L’absorption de neutrinos par la Terre mesurée pour la première fois !

Les neutrinos sont de minuscules particules subatomiques qui n’ont pas de charge et pratiquement aucune masse, si petites qu’elles glissent généralement à travers les atomes de la Terre, ne laissant qu’une infime trace de leur présence (environ 100 000 milliards de neutrinos traversent votre corps chaque seconde). Mais toutes ne s’en tirent pas indemnes. De nouvelles recherches confirment que des « particules fantômes » hautement énergétiques peuvent être stoppées net. Une découverte qui ne surprend pas les théoriciens mais qui pourrait nous en apprendre davantage sur le cœur de notre planète.

Ces interactions de neutrinos à haute énergie ont été observées par le détecteur IceCube, un réseau de 5 160 capteurs optiques de la taille d’un ballon de basket enfouis profondément dans un kilomètre cube de glace d’Antarctique.

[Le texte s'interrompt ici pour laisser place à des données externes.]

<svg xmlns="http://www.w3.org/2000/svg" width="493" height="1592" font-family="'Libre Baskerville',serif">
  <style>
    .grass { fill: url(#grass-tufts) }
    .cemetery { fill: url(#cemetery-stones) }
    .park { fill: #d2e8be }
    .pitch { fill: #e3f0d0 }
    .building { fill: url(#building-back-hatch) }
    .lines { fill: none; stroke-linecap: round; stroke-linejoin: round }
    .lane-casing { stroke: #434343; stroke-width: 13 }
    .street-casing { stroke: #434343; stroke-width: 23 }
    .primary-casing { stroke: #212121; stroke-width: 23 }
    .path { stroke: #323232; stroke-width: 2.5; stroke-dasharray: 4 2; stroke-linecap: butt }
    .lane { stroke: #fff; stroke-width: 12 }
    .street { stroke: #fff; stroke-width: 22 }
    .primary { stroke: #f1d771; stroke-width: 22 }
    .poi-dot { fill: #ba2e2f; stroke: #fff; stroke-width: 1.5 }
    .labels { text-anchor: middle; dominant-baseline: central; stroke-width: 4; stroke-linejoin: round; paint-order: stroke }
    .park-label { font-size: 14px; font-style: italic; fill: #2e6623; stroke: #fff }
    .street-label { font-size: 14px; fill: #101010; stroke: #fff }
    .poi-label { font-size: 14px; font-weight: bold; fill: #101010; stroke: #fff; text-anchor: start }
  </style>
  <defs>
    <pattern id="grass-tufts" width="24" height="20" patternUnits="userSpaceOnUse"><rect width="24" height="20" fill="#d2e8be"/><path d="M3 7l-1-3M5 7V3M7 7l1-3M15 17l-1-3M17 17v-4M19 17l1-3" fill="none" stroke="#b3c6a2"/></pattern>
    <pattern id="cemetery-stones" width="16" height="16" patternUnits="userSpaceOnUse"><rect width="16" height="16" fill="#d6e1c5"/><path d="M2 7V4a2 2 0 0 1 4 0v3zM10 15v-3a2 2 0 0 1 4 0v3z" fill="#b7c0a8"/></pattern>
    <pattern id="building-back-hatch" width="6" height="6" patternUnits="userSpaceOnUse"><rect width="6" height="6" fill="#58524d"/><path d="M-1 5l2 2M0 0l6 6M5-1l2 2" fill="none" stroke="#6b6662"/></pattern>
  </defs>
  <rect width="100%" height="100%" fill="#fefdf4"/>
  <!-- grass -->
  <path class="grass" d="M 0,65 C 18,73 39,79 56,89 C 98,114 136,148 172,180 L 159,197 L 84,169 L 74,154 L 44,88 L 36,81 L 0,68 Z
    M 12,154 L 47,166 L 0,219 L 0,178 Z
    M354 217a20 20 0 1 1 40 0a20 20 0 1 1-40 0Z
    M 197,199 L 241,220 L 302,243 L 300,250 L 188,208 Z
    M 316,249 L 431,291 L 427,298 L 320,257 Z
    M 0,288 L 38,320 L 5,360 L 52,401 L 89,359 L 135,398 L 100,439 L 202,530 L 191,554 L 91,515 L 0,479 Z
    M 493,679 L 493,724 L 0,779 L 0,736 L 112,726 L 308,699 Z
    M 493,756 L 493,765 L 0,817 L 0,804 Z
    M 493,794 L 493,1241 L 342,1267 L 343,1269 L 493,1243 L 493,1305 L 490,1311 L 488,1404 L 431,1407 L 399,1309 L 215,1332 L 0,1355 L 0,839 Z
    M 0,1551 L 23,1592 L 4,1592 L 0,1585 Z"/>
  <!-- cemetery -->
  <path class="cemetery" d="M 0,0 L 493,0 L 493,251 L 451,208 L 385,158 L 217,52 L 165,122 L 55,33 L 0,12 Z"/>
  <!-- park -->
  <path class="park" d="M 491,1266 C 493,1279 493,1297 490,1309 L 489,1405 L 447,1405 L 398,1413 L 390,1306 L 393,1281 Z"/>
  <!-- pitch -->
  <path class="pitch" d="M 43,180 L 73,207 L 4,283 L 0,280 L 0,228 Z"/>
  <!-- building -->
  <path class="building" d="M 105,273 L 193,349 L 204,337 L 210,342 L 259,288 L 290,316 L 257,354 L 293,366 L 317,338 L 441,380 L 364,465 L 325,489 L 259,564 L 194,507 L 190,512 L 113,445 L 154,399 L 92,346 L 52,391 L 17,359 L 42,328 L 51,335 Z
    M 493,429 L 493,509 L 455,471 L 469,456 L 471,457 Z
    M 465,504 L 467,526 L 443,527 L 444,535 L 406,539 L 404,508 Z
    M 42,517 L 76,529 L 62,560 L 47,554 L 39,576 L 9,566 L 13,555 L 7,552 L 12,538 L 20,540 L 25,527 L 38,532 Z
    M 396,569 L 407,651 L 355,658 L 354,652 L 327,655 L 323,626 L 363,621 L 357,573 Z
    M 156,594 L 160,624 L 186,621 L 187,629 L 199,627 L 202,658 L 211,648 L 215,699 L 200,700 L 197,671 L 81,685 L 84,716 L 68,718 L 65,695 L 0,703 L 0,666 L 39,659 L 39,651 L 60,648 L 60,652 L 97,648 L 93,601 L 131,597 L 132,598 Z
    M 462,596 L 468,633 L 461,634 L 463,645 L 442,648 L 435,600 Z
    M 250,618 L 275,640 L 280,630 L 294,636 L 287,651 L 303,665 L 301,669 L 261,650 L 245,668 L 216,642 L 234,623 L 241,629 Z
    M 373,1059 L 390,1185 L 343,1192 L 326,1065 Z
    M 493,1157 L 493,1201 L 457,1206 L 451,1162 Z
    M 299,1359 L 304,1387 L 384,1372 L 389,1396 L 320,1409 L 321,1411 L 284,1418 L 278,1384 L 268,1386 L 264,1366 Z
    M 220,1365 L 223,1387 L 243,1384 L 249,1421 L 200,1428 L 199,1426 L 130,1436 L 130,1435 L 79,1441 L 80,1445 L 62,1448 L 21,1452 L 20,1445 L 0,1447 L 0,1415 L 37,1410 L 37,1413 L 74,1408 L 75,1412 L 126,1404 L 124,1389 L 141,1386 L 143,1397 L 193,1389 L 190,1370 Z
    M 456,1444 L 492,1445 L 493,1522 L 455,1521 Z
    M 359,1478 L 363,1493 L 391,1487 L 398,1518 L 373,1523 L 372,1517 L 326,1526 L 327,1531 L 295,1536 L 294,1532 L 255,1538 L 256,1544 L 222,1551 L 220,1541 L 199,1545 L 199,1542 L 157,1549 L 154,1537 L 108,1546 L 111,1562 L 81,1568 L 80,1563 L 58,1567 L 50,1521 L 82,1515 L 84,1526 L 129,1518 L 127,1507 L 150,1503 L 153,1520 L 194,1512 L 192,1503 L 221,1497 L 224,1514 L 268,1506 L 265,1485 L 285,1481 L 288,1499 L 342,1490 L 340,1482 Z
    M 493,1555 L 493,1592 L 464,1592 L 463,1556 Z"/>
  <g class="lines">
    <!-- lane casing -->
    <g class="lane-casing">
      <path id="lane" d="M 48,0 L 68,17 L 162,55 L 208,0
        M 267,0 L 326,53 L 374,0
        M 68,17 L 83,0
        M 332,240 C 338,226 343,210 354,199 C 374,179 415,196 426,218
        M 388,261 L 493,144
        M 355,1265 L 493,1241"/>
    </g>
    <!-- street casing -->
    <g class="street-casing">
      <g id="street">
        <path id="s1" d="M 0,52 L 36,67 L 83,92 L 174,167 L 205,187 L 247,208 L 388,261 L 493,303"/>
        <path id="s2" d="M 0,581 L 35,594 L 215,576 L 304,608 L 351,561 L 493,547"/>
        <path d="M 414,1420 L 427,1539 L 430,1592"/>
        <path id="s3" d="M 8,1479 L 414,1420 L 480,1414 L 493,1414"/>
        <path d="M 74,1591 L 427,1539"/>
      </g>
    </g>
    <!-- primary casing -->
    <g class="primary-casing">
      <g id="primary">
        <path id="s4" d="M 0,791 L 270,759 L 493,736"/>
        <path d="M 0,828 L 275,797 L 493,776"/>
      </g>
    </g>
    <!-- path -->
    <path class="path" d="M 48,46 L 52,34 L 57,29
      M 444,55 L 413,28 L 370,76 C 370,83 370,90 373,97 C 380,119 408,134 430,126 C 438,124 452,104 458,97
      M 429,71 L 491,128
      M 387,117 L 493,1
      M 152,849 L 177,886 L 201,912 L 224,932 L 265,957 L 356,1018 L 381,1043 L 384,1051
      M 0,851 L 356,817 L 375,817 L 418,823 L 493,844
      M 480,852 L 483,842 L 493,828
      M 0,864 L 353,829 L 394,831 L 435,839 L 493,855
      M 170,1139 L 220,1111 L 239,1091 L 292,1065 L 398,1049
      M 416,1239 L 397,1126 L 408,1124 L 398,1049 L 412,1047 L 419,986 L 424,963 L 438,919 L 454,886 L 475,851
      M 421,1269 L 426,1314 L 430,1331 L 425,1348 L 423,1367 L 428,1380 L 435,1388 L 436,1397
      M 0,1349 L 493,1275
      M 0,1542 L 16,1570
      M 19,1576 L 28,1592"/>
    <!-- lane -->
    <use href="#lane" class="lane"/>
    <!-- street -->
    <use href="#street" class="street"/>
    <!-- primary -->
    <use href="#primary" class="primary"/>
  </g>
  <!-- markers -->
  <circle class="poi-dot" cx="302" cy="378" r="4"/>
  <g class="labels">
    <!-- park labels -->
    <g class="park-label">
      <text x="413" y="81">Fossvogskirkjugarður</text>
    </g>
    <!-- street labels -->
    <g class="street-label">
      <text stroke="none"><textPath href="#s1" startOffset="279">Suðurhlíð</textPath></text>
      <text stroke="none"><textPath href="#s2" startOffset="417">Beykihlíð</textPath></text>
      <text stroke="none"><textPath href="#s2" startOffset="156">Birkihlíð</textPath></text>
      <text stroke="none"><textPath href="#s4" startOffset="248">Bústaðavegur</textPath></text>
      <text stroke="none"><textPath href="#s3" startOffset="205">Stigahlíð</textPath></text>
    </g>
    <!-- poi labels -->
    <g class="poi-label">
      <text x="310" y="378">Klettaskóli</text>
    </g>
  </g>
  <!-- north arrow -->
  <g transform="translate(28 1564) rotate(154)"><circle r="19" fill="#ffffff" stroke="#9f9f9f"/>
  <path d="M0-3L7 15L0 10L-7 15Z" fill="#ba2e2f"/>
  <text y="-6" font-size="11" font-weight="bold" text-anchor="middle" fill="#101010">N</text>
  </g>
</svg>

Le fait que les neutrinos puissent interagir avec d’autres morceaux de matière, et donc théoriquement être absorbés, n’est pas ce que l’on pourrait appeler une « révélation ». Le modèle standard de la physique — cette théorie qui prédit comment toutes les particules devraient se comporter — nous dit exactement à quoi nous attendre. En revanche, ces neutrinos sont difficiles à attraper. Ils nous viennent du cosmos et passent, l’air de rien, sans même prendre le temps de s’arrêter pour une poignée de main atomique. Donc, en d’autres termes, nous savons par la théorie que certains neutrinos peuvent être absorbés par la matière, mais c’est aujourd’hui la première fois que nous le mesurons.

Le neutrino a une petite probabilité d’interagir, et cette probabilité augmente avec l’énergie. Cette chance d’interaction est appelée « section transversale ». Le problème n’est pas que nous ne le sachions pas — c’est que nous n’avons pas les moyens de produire des neutrinos suffisamment énergétiques. Les accélérateurs de particules sur Terre ne sont pas assez puissants. Les seuls accélérateurs capables de produire de tels neutrinos énergétiques sont ceux qui opèrent à l’échelle cosmique — nous parlons ici des trous noirs supermassifs et des noyaux des galaxies formant des étoiles.

Il y a quelques jours des chercheurs ont pu détecter les signes de ces neutrinos suralimentés en Antarctique donc, grâce aux 5 160 détecteurs disponibles. Ceux-ci fonctionnent en mesurant de faibles éclairs de radiation qui se produisent lorsque le neutrino occasionnel se heurte à une autre particule. L’événement n’est pas très commun. Rappelez-vous : des milliards de ces particules vous traversent en ce moment même, tout le temps. En une année d’analyses, les chercheurs ont néanmoins pu étudier 10 784 flashs détectés. Ils ont pu déterminer les énergies de ces particules et ont découvert qu’il y avait moins de neutrinos de haute énergie qui se frayaient un chemin à travers la planète depuis la direction de l’hémisphère nord. Ils ont également pu déterminer que ces neutrinos absorbés présentaient une énergie comprise entre de 6,3 et 980 téraélectronvolts (TeV). Pour mettre les choses en perspective, le plus que nous ayons réussi à produire avec des accélérateurs fabriqués par l’homme a été des neutrinos à environ 0,4 TeV.

« Nous espérions bien sûr que de nouvelles physiques apparaissent, mais nous constatons malheureusement que le modèle standard, comme d’habitude, résiste au test », note le physicien Francis Halzen, de l’Université du Wisconsin-Madison. Voyons le bon côté des choses. Cela pourrait conduire à une meilleure compréhension du cœur de notre planète. En dépit des croquis et autres interprétations artistiques décrites dans nos livres, il nous reste encore beaucoup de choses à découvrir sur ce qui se trame exactement sous nos pieds. Les neutrinos ont encore beaucoup de mystères à dévoiler sur l’Univers, y compris la raison de son existence même.